### [EXERCISE]
Copy out the text from every page in the listing below line for line, without changing anything, and leave the pictures out of your answer.

### [DATA PROVIDED]
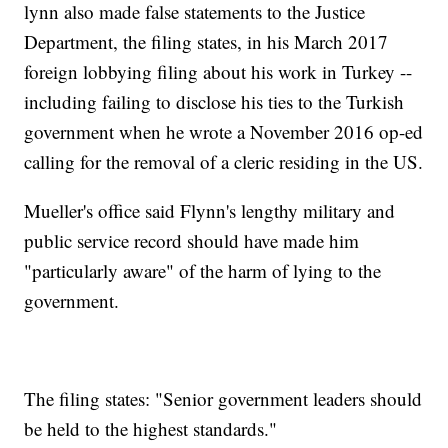
lynn also made false statements to the Justice
Department, the filing states, in his March 2017
foreign lobbying filing about his work in Turkey --
including failing to disclose his ties to the Turkish
government when he wrote a November 2016 op-ed
calling for the removal of a cleric residing in the US.
Mueller's office said Flynn's lengthy military and
public service record should have made him
"particularly aware" of the harm of lying to the
government.
The filing states: "Senior government leaders should
be held to the highest standards."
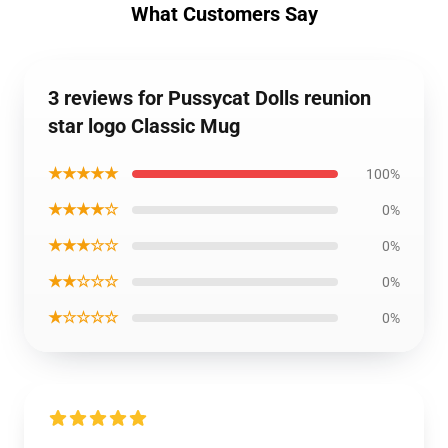
What Customers Say
3 reviews for Pussycat Dolls reunion
star logo Classic Mug
★★★★★
100%
★★★★☆
0%
★★★☆☆
0%
★★☆☆☆
0%
★☆☆☆☆
0%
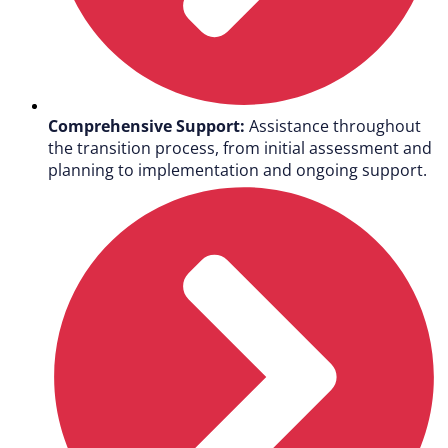
Comprehensive Support:
Assistance throughout
the transition process, from initial assessment and
planning to implementation and ongoing support.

### [TASK OUTPUT]
lynn also made false statements to the Justice
Department, the filing states, in his March 2017
foreign lobbying filing about his work in Turkey --
including failing to disclose his ties to the Turkish
government when he wrote a November 2016 op-ed
calling for the removal of a cleric residing in the US.
Mueller's office said Flynn's lengthy military and
public service record should have made him
"particularly aware" of the harm of lying to the
government.
The filing states: "Senior government leaders should
be held to the highest standards."
What Customers Say
3 reviews for Pussycat Dolls reunion
star logo Classic Mug
★★★★★
100%
★★★★☆
0%
★★★☆☆
0%
★★☆☆☆
0%
★☆☆☆☆
0%
Comprehensive Support:
Assistance throughout
the transition process, from initial assessment and
planning to implementation and ongoing support.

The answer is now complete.